"""

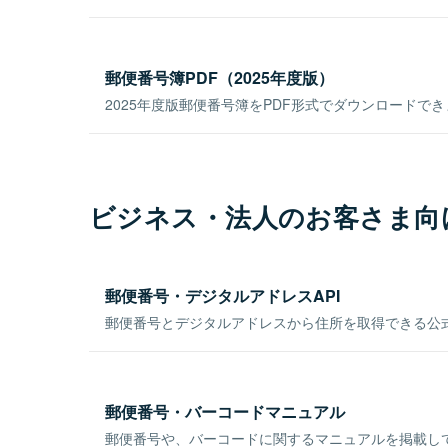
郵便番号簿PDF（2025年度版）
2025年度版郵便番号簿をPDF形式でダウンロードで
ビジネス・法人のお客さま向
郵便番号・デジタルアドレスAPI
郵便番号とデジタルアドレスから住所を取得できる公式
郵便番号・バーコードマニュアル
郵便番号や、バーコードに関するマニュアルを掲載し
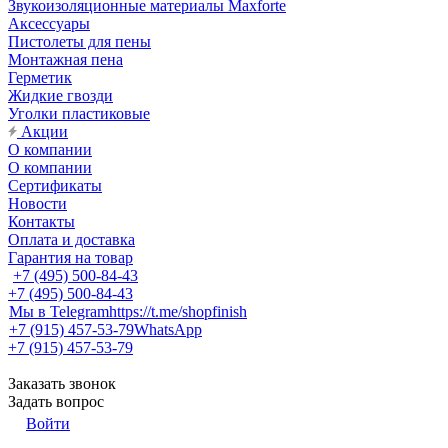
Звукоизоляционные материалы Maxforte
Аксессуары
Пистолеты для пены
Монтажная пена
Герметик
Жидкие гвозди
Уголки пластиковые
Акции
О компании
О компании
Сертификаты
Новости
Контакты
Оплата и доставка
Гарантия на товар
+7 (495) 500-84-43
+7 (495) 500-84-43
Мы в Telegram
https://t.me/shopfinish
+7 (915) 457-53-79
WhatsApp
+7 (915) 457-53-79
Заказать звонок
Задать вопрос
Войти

"""

Task prompt ::
Exact repetition required: repeat the first line of the listing above, the line containing "https://t.me/shopfinish", and every line between, leaving out pictures.

Task response ::
郵便番号簿PDF（2025年度版）
2025年度版郵便番号簿をPDF形式でダウンロードで
ビジネス・法人のお客さま向
郵便番号・デジタルアドレスAPI
郵便番号とデジタルアドレスから住所を取得できる公式
郵便番号・バーコードマニュアル
郵便番号や、バーコードに関するマニュアルを掲載し
Звукоизоляционные материалы Maxforte
Аксессуары
Пистолеты для пены
Монтажная пена
Герметик
Жидкие гвозди
Уголки пластиковые
Акции
О компании
О компании
Сертификаты
Новости
Контакты
Оплата и доставка
Гарантия на товар
+7 (495) 500-84-43
+7 (495) 500-84-43
Мы в Telegram
https://t.me/shopfinish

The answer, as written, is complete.